John Freedman «Director Kama Ginkas Takes On Albee Classic»
The Moscow Times 19.11.2014
Chances are if you know the art of Kama Ginkas you would not automatically think about Edward Albee. Just as you might be excused for not thinking about Ginkas when hearing the title «Who’s Afraid of Virginia Woolf?»
And yet, Albee’s most famous play has come together with Ginkas at the Moscow Theater Yunogo Zritelya to make for one of the most gripping evenings of theater this young season has offered us.
Imagine it is you and not some abstract young couple named Nick and Honey whom Albee’s George and Martha invited for cocktails in the wee hours of the morning. Imagine what it must feel like to end up in between George and Martha when, fueled by whiskey, bad memories and evil intent, they begin slinging bitter insults and heavy projectiles at each other.
Actually, if you see this show, you won’t have to imagine it. You will find yourself in the thick of it. You will share gazes and nods with the actors playing a husband and wife at war, and you will, like it or not, find that you are being tugged, first in one direction, then another. You’ll be on her side; you’ll be on his. You’ll be on the side of the poor dupes Nick and Honey, to whom it didn’t occur, as it should have, to go home when the opportunity presented itself.

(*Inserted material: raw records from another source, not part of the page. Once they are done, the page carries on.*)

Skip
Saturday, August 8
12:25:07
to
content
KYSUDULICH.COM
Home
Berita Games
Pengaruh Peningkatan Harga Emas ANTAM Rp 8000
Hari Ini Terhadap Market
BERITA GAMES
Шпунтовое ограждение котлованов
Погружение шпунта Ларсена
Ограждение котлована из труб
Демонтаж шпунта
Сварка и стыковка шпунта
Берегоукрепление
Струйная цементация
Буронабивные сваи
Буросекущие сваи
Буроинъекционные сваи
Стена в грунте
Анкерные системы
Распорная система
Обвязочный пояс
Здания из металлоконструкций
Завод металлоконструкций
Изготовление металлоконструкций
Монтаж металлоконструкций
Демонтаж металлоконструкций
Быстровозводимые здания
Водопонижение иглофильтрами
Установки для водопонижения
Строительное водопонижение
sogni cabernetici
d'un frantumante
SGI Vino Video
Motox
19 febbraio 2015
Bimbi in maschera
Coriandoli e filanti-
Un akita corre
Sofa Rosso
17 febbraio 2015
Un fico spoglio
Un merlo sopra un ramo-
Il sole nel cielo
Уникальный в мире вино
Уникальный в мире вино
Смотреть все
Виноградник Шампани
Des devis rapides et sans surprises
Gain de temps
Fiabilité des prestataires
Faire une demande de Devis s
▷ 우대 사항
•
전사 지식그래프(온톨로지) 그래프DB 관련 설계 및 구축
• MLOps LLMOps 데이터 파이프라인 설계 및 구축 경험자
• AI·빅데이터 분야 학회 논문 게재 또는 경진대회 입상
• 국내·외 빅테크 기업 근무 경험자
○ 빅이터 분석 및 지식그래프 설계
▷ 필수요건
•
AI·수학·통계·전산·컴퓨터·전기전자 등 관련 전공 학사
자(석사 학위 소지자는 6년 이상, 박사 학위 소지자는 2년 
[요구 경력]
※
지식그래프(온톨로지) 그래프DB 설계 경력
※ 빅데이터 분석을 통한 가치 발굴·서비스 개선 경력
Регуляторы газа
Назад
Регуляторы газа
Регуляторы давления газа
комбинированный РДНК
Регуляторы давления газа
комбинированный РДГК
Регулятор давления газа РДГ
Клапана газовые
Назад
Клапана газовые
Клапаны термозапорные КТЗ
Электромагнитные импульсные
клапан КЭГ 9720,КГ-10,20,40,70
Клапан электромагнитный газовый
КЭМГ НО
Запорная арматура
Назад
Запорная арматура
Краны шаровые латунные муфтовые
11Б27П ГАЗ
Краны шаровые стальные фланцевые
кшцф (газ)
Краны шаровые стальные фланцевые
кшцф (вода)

Ginkas tells Albee’s claustrophobic tale of two personalities who are way too big to inhabit a small, shared space by cramming us, the spectators, in there, too. Approximately 100 seats wrap around the perimeters of the theater’s foyer, thus tightly embracing the small area that Ginkas designates as George and Martha’s living room. Their sofa and easy chairs line up next to spectators’ seats in such a way that when George wants to turn and roll his eyes to ridicule Martha, he will do so enlisting a neighboring audience member as his ally.
Working through his actors, Ginkas throws a long, unblinking gaze at Albee’s bold deconstruction of the ties that do and do not bind human relationships.
But it goes much farther than that, too. This is something of an experiment in the nature of human interaction. For example, what is left if you toss out every last shade of the propriety and cultured politesse that usually govern relations, whether they be among lovers, casual friends or strangers?
George and Martha have been married «forever,» as George puts it, for two decades perhaps. What began as a marriage of love became a war of attrition, with each partner brutally attacking the other’s most vulnerable weaknesses. By bringing in two strangers not only to witness their wicked hostilities, but to become instruments in the struggle, George and Martha seem intent on discovering just how far an individual can ride the rail of cruelty and injustice before losing their human qualities.
But it seems that, as beastly as these two scholars of human behavior can be, they never entirely lose their humanity. Each spectator will have the opportunity to judge what that implies about humans and humanity.
Olga Demidova is utterly fearless in her portrayal of Martha, the privileged, now aging, daughter from a cultured family. She inhabits a psyche for whom way too far is not nearly enough. For her the notion of a social taboo is simply an invitation to shock and irritate in new territory.
But it takes two to tango, and Igor Gordin, playing Martha’s younger husband George, is equally astute and duplicitous. He is a man exhausted beyond his age and consumed by his awareness that he is locked in a deadly confrontation he can never win. He does, however, take a certain poisonous pleasure in the battle itself. If nothing else it’s a way to keep his mind from collapsing altogether.
Maria Lugovaya’s Honey is deliciously innocent and resilient, while Sergei Belov plays her husband Nick as a relatively sophisticated man who just may resemble George and Martha in a decade or two.
There is a ton of humor in this theatrically condensed war of the sexes. But the blows thrown and taken land so hard and so often, one may often wince when laughing.